Military action from the Islamic Front and two other rebel coalitions, the Syrian Revolutionary Front (SRF) and Jaysh al-Mujahideen (a new formation of 7-Aleppo based brigades), was quick to follow the condemnation. “FSA in Kafranbel and Maarat Alnouman attacked many ISIS holds in the region and released 14 Syrian peaceful activists and arrested many of the ISIS,” Mohammed Khatib, an activist in Kafranbel told The Media Line. “The big camp of ISIS near Kafranbel was given 24 hours notice to leave, and they did leave.”
In Aratib, in the outskirts of Aleppo, the Islamic Front and ISIS engaged in fierce battles which resulted in the death of the Emir, or leader of ISIS for the area. As the three rebel coalitions seized on the opportunity created to attack ISIS positions throughout the Aleppo region and Idlib, the fighting spread to other towns where tensions have been bubbling for months, including the border town of Azaz, the scene of previous battles between ISIS and IF brigades. Dozens of fighters on each side have been killed and many more injured, although the figures released by the Syrian Observatory for Human Rights suggest the losses are heavier within the FSA affiliated groups. There have also been reports of prisoners being killed en masse by ISIS fighters as they abandon positions or defect to the rebels.
Aymenn Jawad Al-Tamimi, Shillman-Ginsburg Fellow at the Middle East Forum, says the clashes are not part of a coordinated operation.
”IF operations are not coordinated or pre-planned here,” he said. “These clashes with ISIS are spontaneous and localized.”
Syrian activists have been quick to call this the 'second revolution', but the Islamic front have left the door open for a negotiated peace with ISIS.
“We would like these [ISIS] brothers to join their brethren in the Syrian revolution,” Hassan Aboud of the Islamic Front said. “We see them as nothing but another group.
They see themselves as a state. They need to drop this illusion that they have come to believe as an established fact. It causes them to treat allies as opponents.”

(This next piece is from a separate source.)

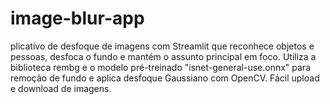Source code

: # image-blur-app
plicativo de desfoque de imagens com Streamlit que reconhece objetos e pessoas, desfoca o fundo e mantém o assunto principal em foco. Utiliza a biblioteca rembg e o modelo pré-treinado "isnet-general-use.onnx" para remoção de fundo e aplica desfoque Gaussiano com OpenCV. Fácil upload e download de imagens.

If ISIS did join the Islamic Front, this would not be viewed as good news by the United States, especially ahead of the planned Geneva II peace talks seeking an end to the war in Syria. Widely viewed as a terror group by governments outside of Syria, absorption of them into rebel forces would further intensify the ideological differences between western powers and the Islamic Front. The Islamic extremist group yesterday claimed responsibility for a bombing in a Hizbullah area of Beirut and took control of the city of Falluja in Iraq last week, prompting Kerry's comments that “The rise of these terrorists in the region, and particularly in Syria, and through the fighting in Syria, is part of what is unleashing this instability in the rest of the region. That’s why everybody has a stake.”
While the fighting is more widespread than previous clashes among the rebel groups, it is not clear if the differences can be settled without further escalation.
“If ISIS carries through with its threat to withdraw from key Aleppo theatres, fighting will almost certainly escalate further,” Charles Lister, a visiting fellow at Brookings Doha Center told The Media Line. “If corroborated, reports this morning of ISIS car bombs targeting rebel checkpoints as part of a limited counter-attack would be a bad sign.”